23.1.24

Síntese de uma geração ao lado da realidade, sem canto de aumento

Estamos na margem ilusória da abundância, ao lado da realidade em que a promessa geral de crise basta para nos tolher. Estamos do lado errado do desejo, consumindo com emoção apocalíptica, mas consagrando o gosto ao minimal para que a alma tenha ainda por onde se salvar. Nada nos aparenta a esses velhos mendigos que perturbavam um pouco a nossa infância, esses que faziam amizade com os pombos e nunca entravam nas confeitarias. E no entanto são o único povo que ainda nos comove. Mesmo se não passamos necessidade, se temos casa, um trabalho, alguém connosco, começamos a saber que em breve o mundo será um lugar pobre, árido, descarnado, e também nós começamos a sê-lo, também nós estimamos a dificuldade do que aí vem.
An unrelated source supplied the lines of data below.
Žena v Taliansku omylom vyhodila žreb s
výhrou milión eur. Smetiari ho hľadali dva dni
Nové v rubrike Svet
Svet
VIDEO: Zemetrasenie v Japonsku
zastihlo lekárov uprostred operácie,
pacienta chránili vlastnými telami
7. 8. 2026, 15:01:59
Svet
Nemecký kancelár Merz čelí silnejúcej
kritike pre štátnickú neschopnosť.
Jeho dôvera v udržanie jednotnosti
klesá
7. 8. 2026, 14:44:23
Sim, estamos cercados pela necromancia da finança, a obscura passagem do dinheiro entre esclavagistas mortos e artistas vivos, estamos excluídos da boa casta e cripta bafienta das heranças, temos de trabalhar sem outro propósito além de pagar as contas e essa exigência torna amorfa a nossa raiva — ninguém tem a clareza necessária ao uso da raiva ao fim de oito absurdas horas mais o tempo da viagem. Afeiçoamo-nos ao ritmo da catástrofe, à distensão no intervalo das notícias, à ciclotimia que é a verdadeira marca da ausência das paixões.